The final settlement, signed on 5 August 2020, postponed the effective closure to December 2021 and committed roughly 400 million euros to severance payments. Veteran workers received early-retirement deals worth up to 160,000 euros. Those born before 1967 were guaranteed 90% of their net salary until age 62. The last Nissan Navara rolled off the Zona Franca line in December 2021 — almost exactly 101 years after Henry Ford’s name had appeared on the founding documents in Cádiz.

Spain’s Prime Minister Pedro Sánchez had publicly committed on Twitter (22 January 2020) — four months before the closure announcement — that Nissan would stay in Barcelona. The unions never let anyone forget that tweet. It was never deleted.

April 2024: Chery, Ebro Factory, and a brand resurrection

The Ebro brand was dormant but not legally dead. In April 2024, a Spanish company called EV Motors — focused on electric mobility — signed a joint-venture agreement with Chery, one of China’s largest automotive groups (annual production well over 2 million vehicles globally).

The deal, announced inside the very Zona Franca buildings where Nissan had switched off the lights three years earlier, was personally framed by Pedro Sánchez as “a symbol of the reindustrialisation of Spain and Catalonia.” The factory was rebranded Ebro Factory. Target headcount: 1,250 direct jobs. Production goal: 150,000 vehicles per year by 2029.

The first vehicle to wear the resurrected Ebro badge was the S700, a mid-size SUV based on the Chery Tiggo 7 Pro. The S800 (Tiggo 8) followed. Then the S400. By late 2026, Ebro plans to launch its first electric model designed specifically for Europe — a 4.2-metre compact with a projected 400-kilometre range, also built on Chery underpinnings.

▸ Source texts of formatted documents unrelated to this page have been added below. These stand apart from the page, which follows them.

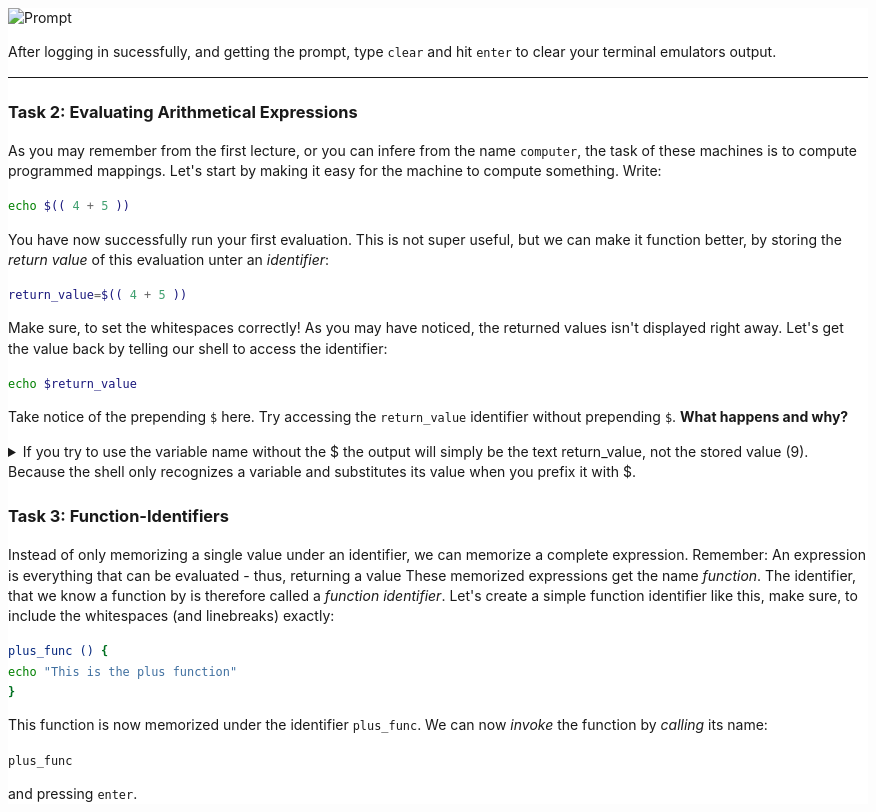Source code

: ![Prompt](https://github.com/user-attachments/assets/68fa72ab-6253-4266-b5e2-45040d7a00dc)


After logging in sucessfully, and getting the prompt, type `clear` and hit `enter` to clear your terminal emulators output.

---

### Task 2: Evaluating Arithmetical Expressions
As you may remember from the first lecture, or you can infere from the name `computer`, the task of these machines is to compute programmed mappings.
Let's start by making it easy for the machine to compute something.
Write:
```bash
echo $(( 4 + 5 ))
```
You have now successfully run your first evaluation.
This is not super useful, but we can make it function better, by storing the _return value_ of this evaluation unter an _identifier_:
```bash
return_value=$(( 4 + 5 ))
```
Make sure, to set the whitespaces correctly!
As you may have noticed, the returned values isn't displayed right away.
Let's get the value back by telling our shell to access the identifier:
```bash
echo $return_value
```
Take notice of the prepending `$` here.
Try accessing the `return_value` identifier without prepending `$`.
**What happens and why?**

<details><summary>If you try to use the variable name without the $ the output will simply be the text return_value, not the stored value (9). Because the shell only recognizes a variable and substitutes its value when you prefix it with $.
</summary></details>

### Task 3: Function-Identifiers
Instead of only memorizing a single value under an identifier, we can memorize a complete expression.
Remember: An expression is everything that can be evaluated - thus, returning a value
These memorized expressions get the name _function_.
The identifier, that we know a function by is therefore called a _function identifier_.
Let's create a simple function identifier like this, make sure, to include the whitespaces (and linebreaks) exactly:
```bash
plus_func () {
echo "This is the plus function"
}
```
This function is now memorized under the identifier `plus_func`.
We can now _invoke_ the function by _calling_ its name:
```bash
plus_func
```
and pressing `enter`.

The new Ebro doesn’t make trucks. Doesn’t make off-roaders. Doesn’t make agricultural tractors. It makes urban SUVs based on Chinese platforms, built in Barcelona for the European market.

Which, looked at coldly, is almost exactly what the original Ebro did in 1955: take a foreign manufacturer’s truck design — back then, the British Ford Thames Trader; now, the Chinese Chery Tiggo — bolt the Ebro shield onto the front, and call it a Spanish vehicle. The only thing that’s changed is the source of the donor technology. From British, to American technical partnership, to Japanese ownership, and now Chinese alliance.

The deeper pattern

If you’ve read our Santana Motor piece — the Linares factory that humiliated the Land Rover Defender and was resurrected this December with Chinese money — you’ll notice the parallel. Two historic Spanish industrial brands. Two brutal closures within a decade. Two near-simultaneous resurrections backed by Chinese capital and Chinese platforms. Santana came back on 5 December 2025 with BAIC, ZZ Nissan and Anhui Coronet in a SKD assembly arrangement, 170 jobs, a pickup starting at €29,900. Ebro came back in April 2024 with Chery in a deeper industrial joint venture, 1,250 jobs, full local welding and painting, targeting 40,000 units in 2026.

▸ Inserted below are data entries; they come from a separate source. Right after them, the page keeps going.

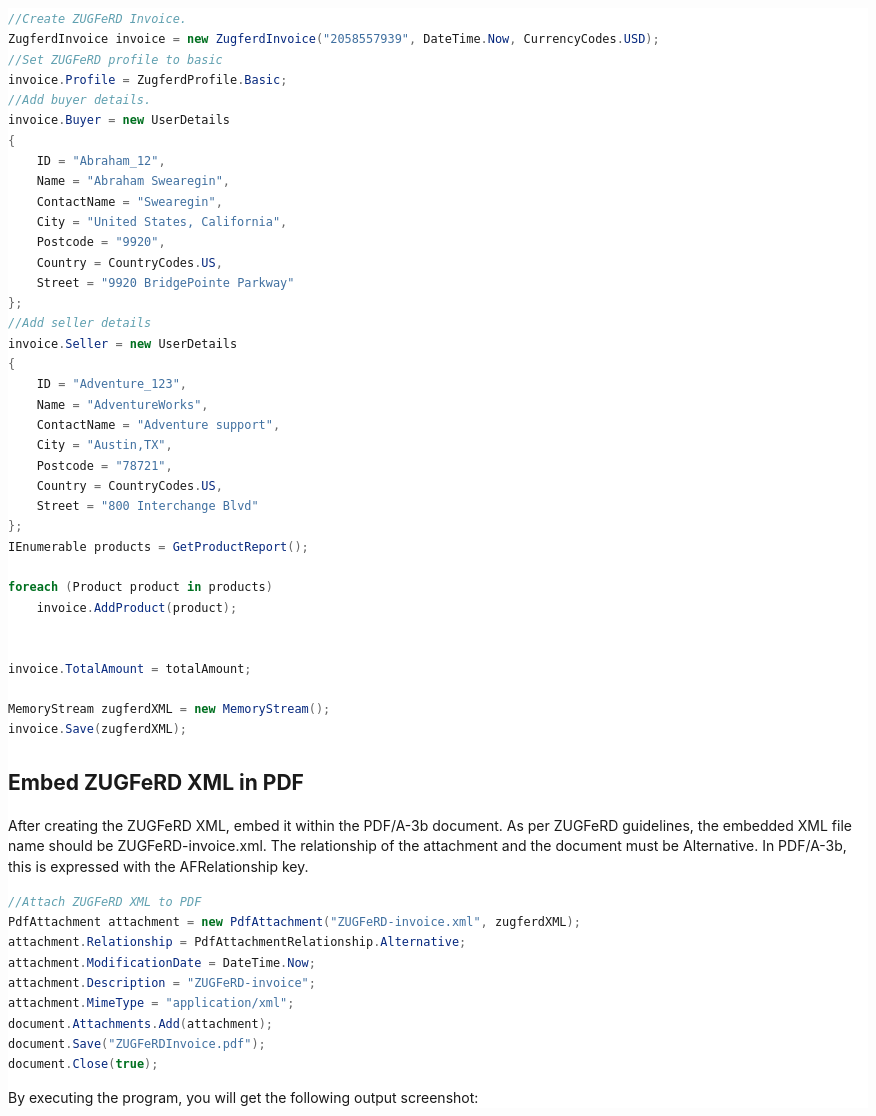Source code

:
 ```csharp
//Create ZUGFeRD Invoice.
ZugferdInvoice invoice = new ZugferdInvoice("2058557939", DateTime.Now, CurrencyCodes.USD);
//Set ZUGFeRD profile to basic
invoice.Profile = ZugferdProfile.Basic;
//Add buyer details.
invoice.Buyer = new UserDetails
{
    ID = "Abraham_12",
    Name = "Abraham Swearegin",
    ContactName = "Swearegin",
    City = "United States, California",
    Postcode = "9920",
    Country = CountryCodes.US,
    Street = "9920 BridgePointe Parkway"
};
//Add seller details
invoice.Seller = new UserDetails
{
    ID = "Adventure_123",
    Name = "AdventureWorks",
    ContactName = "Adventure support",
    City = "Austin,TX",
    Postcode = "78721",
    Country = CountryCodes.US,
    Street = "800 Interchange Blvd"
};
IEnumerable products = GetProductReport();

foreach (Product product in products)
    invoice.AddProduct(product);


invoice.TotalAmount = totalAmount;

MemoryStream zugferdXML = new MemoryStream();
invoice.Save(zugferdXML);
```

## Embed ZUGFeRD XML in PDF

After creating the ZUGFeRD XML, embed it within the PDF/A-3b document. As per ZUGFeRD guidelines, the embedded XML file name should be ZUGFeRD-invoice.xml. The relationship of the attachment and the document must be Alternative. In PDF/A-3b, this is expressed with the AFRelationship key.

```csharp
//Attach ZUGFeRD XML to PDF
PdfAttachment attachment = new PdfAttachment("ZUGFeRD-invoice.xml", zugferdXML);
attachment.Relationship = PdfAttachmentRelationship.Alternative;
attachment.ModificationDate = DateTime.Now;
attachment.Description = "ZUGFeRD-invoice";
attachment.MimeType = "application/xml";
document.Attachments.Add(attachment);
document.Save("ZUGFeRDInvoice.pdf");
document.Close(true);
```
By executing the program, you will get the following output screenshot:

Two scales of the same reality. Spain has the factories, the workers, the supplier network and the engineering know-how to build cars. What Spain doesn’t have, and hasn’t had since the 1950s, is enough domestic industrial capital to sustain its own automotive brands without a foreign technical partner. That capital came from Henry Ford in 1920, from Massey Ferguson and Nissan in the 1970s and 1980s, and now from Chery in 2024.

That’s not a sad conclusion. It’s a structural one. Almost every European country with a substantial automotive industry — Spain, Belgium, Czech Republic, Slovakia, even parts of the UK — operates the same way. Foreign capital, local workforce, mixed national pride.

Henry Ford founded Ebro in 1920. A former fascist hardliner whose colleagues had wanted him executed turned the company into a giant in the 1960s. The Japanese absorbed it in 1987. The Chinese resurrected it in 2024. A century after a Model T was first assembled in Cádiz, the only thing that has remained constant is the factory’s postcode.